Dataset section:
★ ★ ★

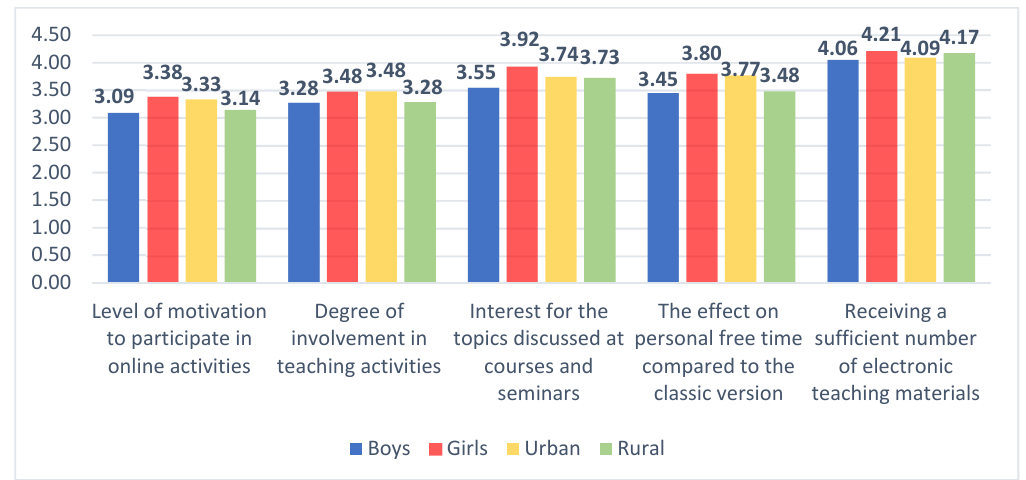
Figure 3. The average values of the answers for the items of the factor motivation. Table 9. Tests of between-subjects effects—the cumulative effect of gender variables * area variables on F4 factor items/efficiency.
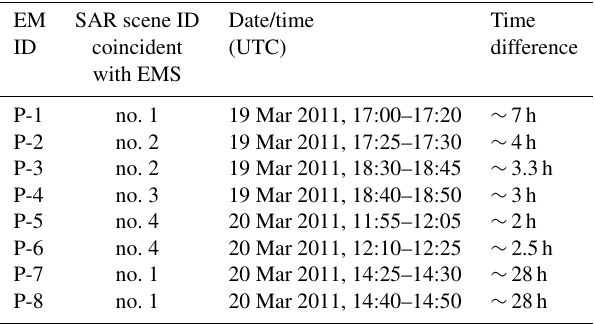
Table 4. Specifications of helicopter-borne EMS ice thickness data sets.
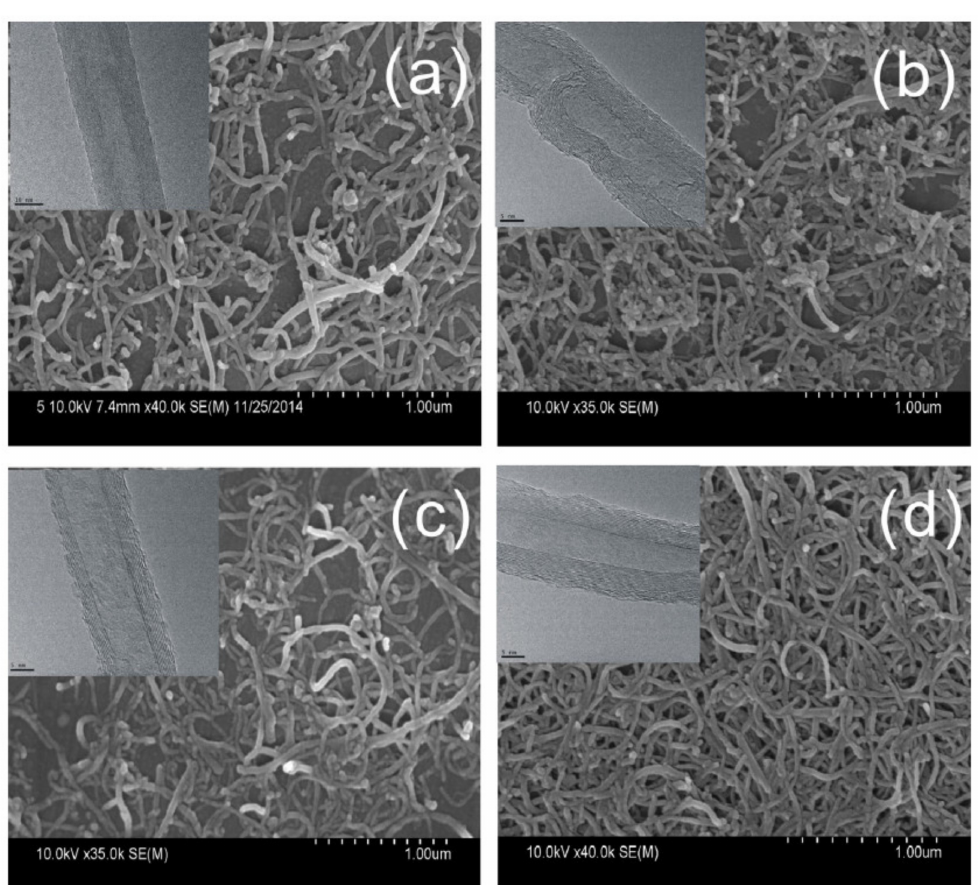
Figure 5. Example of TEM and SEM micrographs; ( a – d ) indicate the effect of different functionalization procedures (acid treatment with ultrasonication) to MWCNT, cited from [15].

★ ★ ★

Here the job is to print all the data exactly, skipping any image.

Exercise solution:
Figure 3. The average values of the answers for the items of the factor motivation. Table 9. Tests of between-subjects effects—the cumulative effect of gender variables * area variables on F4 factor items/efficiency.
Table 4. Specifications of helicopter-borne EMS ice thickness data sets.
Figure 5. Example of TEM and SEM micrographs; ( a – d ) indicate the effect of different functionalization procedures (acid treatment with ultrasonication) to MWCNT, cited from [15].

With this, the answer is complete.